What the exercise asks: The output has to be the full set of records, reproduced exactly, minus any picture.

Stored data:

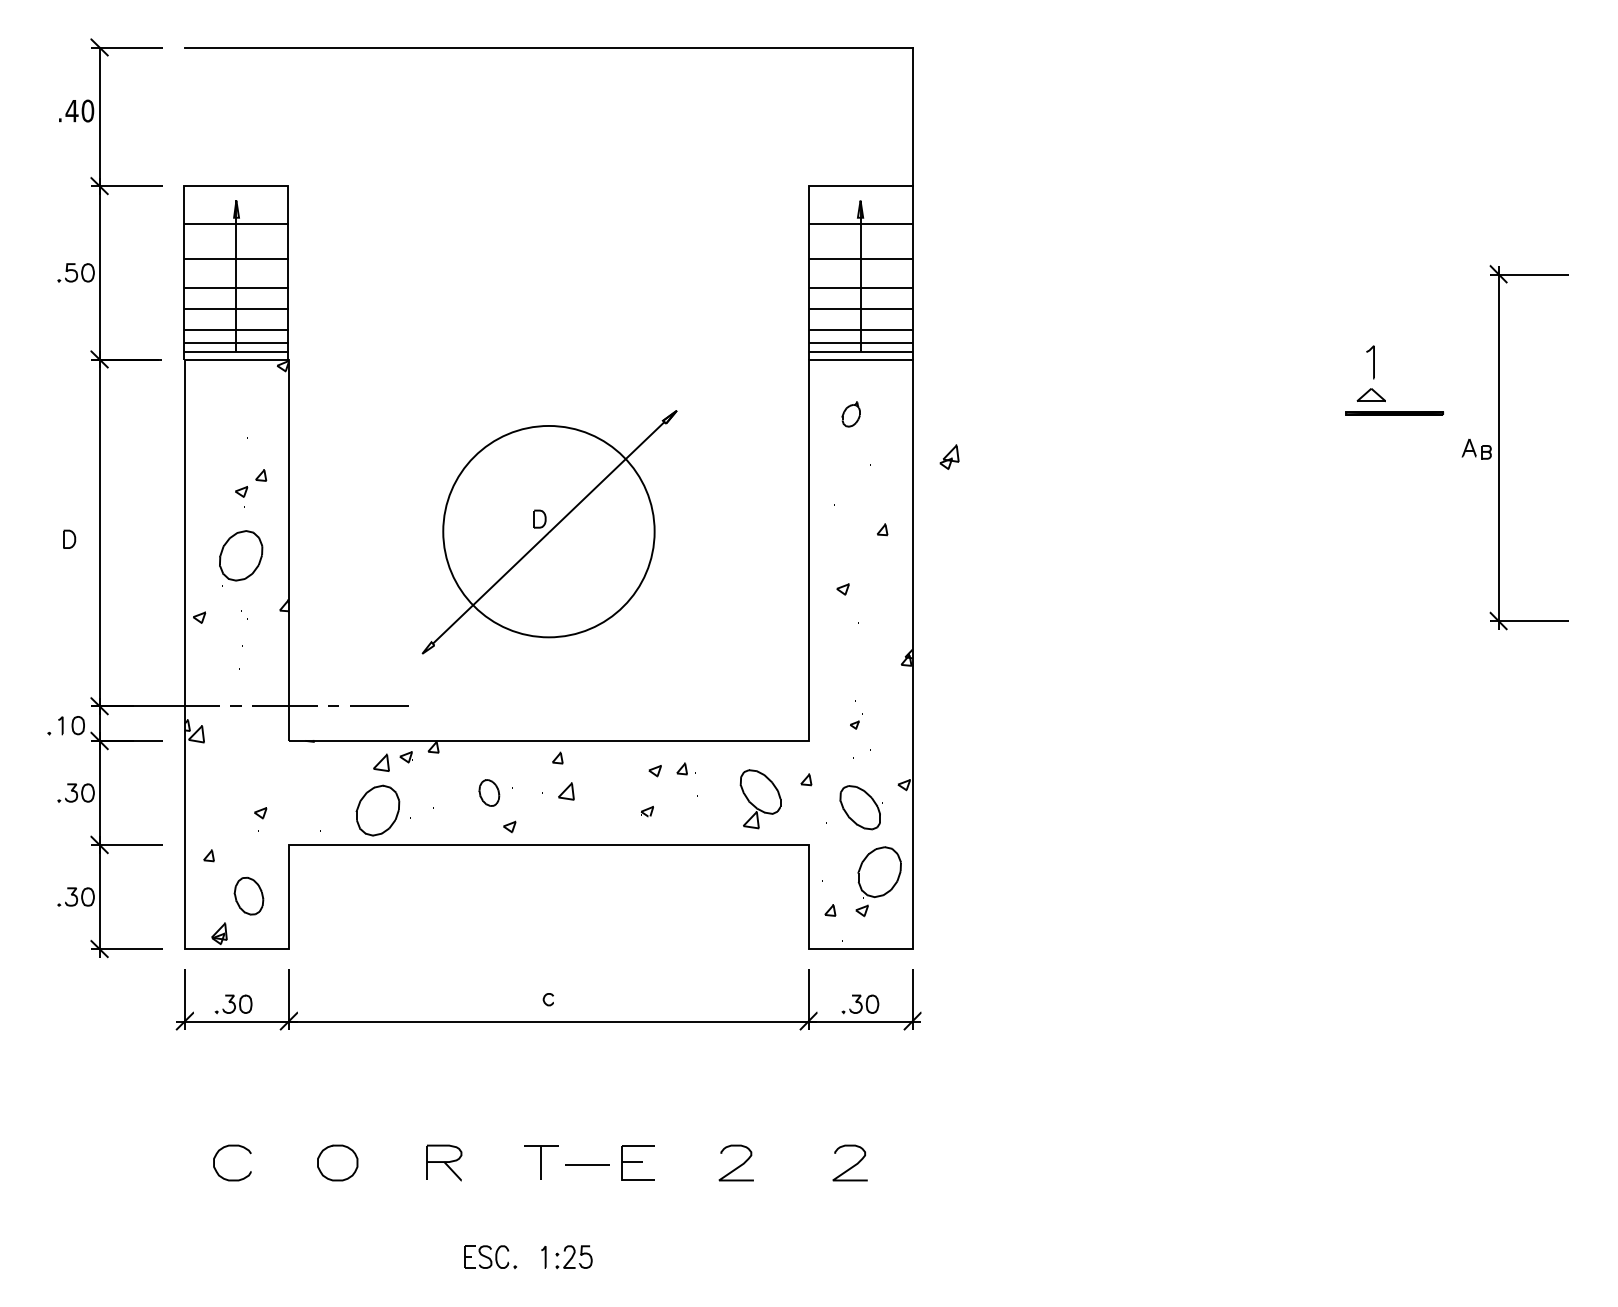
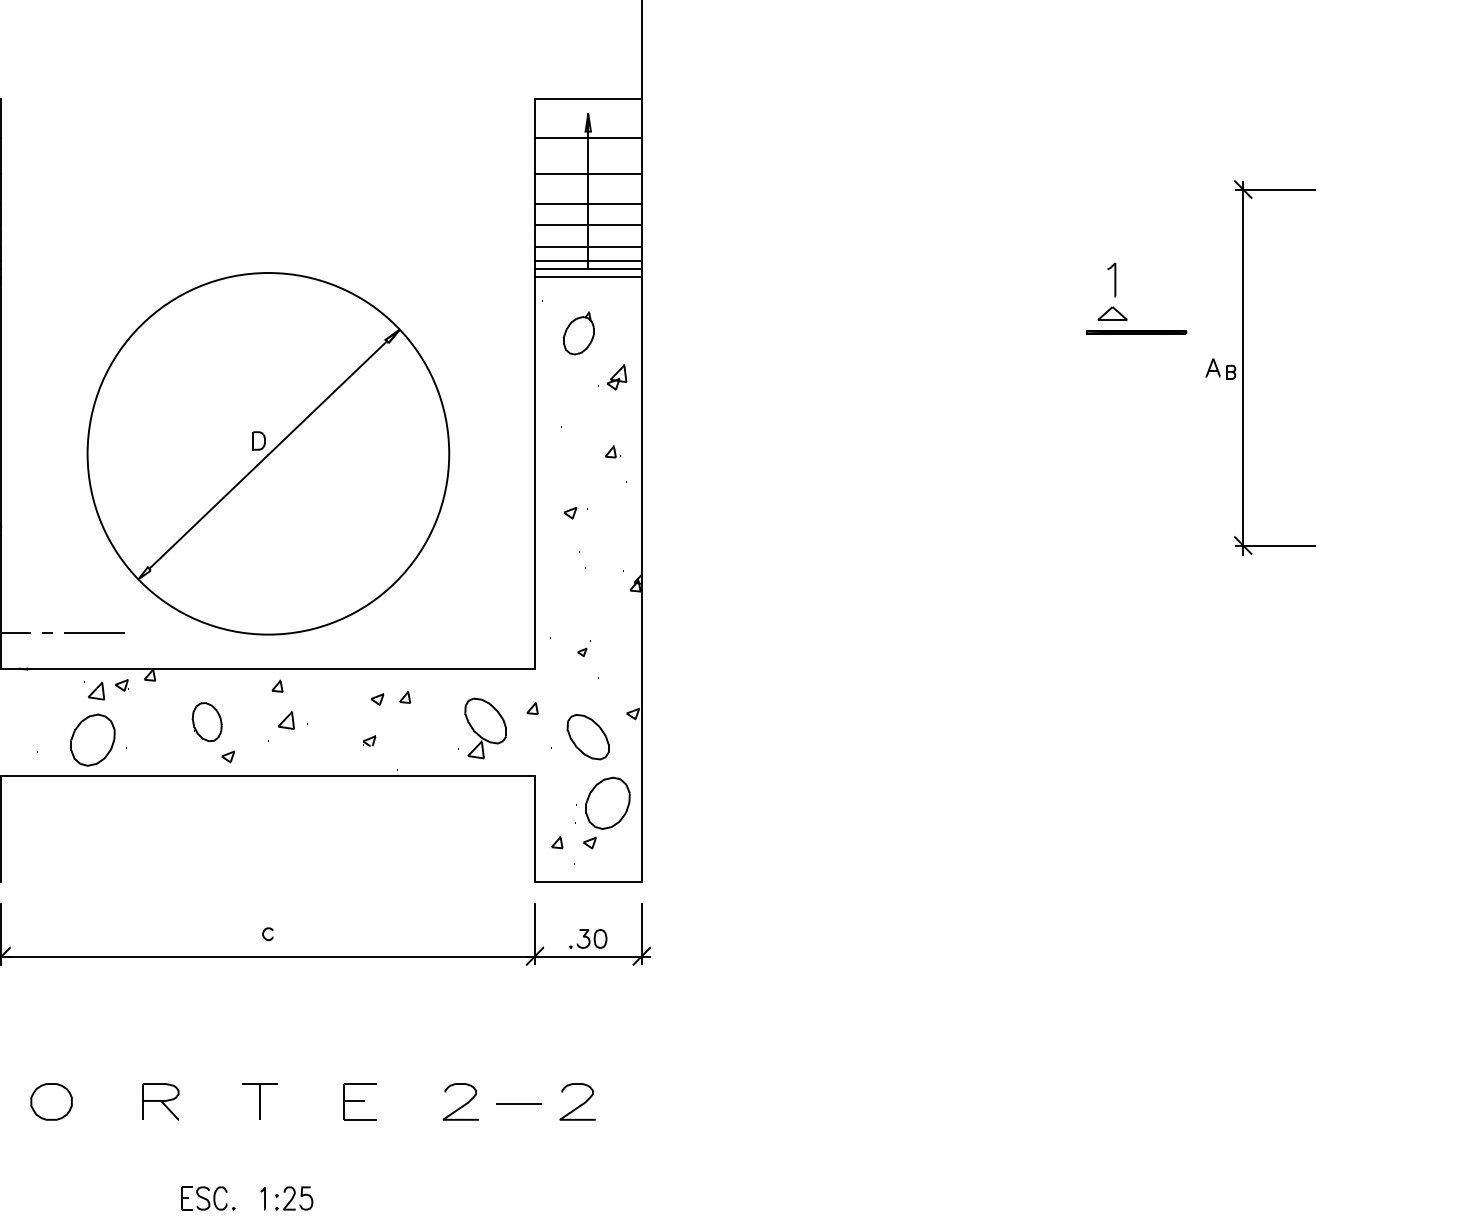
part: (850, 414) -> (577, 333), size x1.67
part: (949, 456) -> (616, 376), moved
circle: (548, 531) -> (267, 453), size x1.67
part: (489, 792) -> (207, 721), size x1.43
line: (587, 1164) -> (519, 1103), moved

Exercise output:
part: (850, 414) -> (577, 333), size x1.67
part: (949, 456) -> (616, 376), moved
circle: (548, 531) -> (267, 453), size x1.67
part: (489, 792) -> (207, 721), size x1.43
line: (587, 1164) -> (519, 1103), moved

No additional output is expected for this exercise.